わかっているにもかかわらず、現実的には、新しいものを取り入れるのに消極的な人が多い。
消極的になる理由は、「捨てない」からだ。
捨てないというのは、「いま持っているもので間に合っているから、捨てる必要がない」という物理的な意味合いもあるが、実際には、精神的な側面が大きい。
使い慣れたものを使い続けたほうがストレスを感じずに済む、あるいは失敗することがないと思うから、「捨てない」のではないか。
「長年使ってきて愛着がある」とか「昔の考え方にも良い面はある」とか、理由はさまざまだが、なんのことはない、たんに保守的になっているだけだ。
歳をとればとるほど、このような傾向は強まっていく。
しかし、それを放置していることは、ビジネスをしていくうえでは、危険極まりない。
感性はどんどん鈍っていき、時代とズレにズレていく。
人間社会では同じような人が集まるものだが、感度が鈍い会社には、感度が鈍い人ばかりが集まるようになる。
すると、精神的には安定するかもしれないが、他社の社員とはまったく話が合わなくなり、世界は狭くなっていく。
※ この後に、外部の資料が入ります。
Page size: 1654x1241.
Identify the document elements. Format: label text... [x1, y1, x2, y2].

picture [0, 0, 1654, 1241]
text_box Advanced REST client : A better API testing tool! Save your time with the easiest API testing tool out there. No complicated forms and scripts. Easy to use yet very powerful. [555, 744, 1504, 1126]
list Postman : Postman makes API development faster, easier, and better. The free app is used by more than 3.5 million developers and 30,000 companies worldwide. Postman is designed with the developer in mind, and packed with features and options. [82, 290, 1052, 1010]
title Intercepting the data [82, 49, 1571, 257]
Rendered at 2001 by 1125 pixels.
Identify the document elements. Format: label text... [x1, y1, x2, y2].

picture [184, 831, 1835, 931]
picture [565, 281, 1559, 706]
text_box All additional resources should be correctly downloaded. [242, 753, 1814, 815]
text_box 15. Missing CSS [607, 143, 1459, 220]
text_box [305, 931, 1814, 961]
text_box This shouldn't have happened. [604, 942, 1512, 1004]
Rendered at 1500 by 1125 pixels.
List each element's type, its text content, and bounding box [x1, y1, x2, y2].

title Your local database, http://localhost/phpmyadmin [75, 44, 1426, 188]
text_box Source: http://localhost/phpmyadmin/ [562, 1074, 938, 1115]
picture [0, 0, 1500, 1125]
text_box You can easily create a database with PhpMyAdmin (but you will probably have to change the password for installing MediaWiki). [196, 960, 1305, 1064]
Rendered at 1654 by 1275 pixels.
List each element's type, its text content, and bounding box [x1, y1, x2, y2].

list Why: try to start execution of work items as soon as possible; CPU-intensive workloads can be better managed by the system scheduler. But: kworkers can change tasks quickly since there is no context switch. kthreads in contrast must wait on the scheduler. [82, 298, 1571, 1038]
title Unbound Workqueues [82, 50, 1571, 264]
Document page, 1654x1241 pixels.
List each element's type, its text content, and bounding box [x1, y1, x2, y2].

そうして、捨てる人と捨てない人の差は開いていき、それがやがて経済格差につながっていくのだ。
それがイヤなら、捨てるしかない。
古いものを捨てて、新しいものを使うことは、自分の感度をつねにフレッシュにするための第一歩なのである。
『1秒で捨てろ!』PHPビジネス新書
昔から、商売をする人は、その時々の流行っている店、流行っている場所、流行っているモノに、行ってみたり、ふれてみたり、実際に体験することがとても大事だと言われる。
その時代のトレンドやそのパワーや勢いを体感しなければ、商売はできないからだ。
「不易流行(ふえきりゅうこう)」という言葉がある。
俳諧の概念で、松尾芭蕉がそれを説いたという。
「新しさ」や、「新しいこと」を求めて変化していくことこそが、不易の本質だという。
不易とは、いつまでも変わらないことであり、不変の本質。
何百年と続く日本の老舗(しにせ)も、表面的には変わっているようには見えなくても、中身は時代とともに変わらなければ、生き残ることはできない。
創業480年の老舗「虎屋の羊羹(ようかん)」には、「伝統とは革新の連続」という言葉がある。
17代当主、黒川光博氏は、「虎屋はいつの時代も、伝統の技術に新しい感覚を盛り込んできた」という。
時代の流れに取り残されないためには…
古いものを捨て、常に新しいモノやコトを積極的に取り入れる度量が必要だ。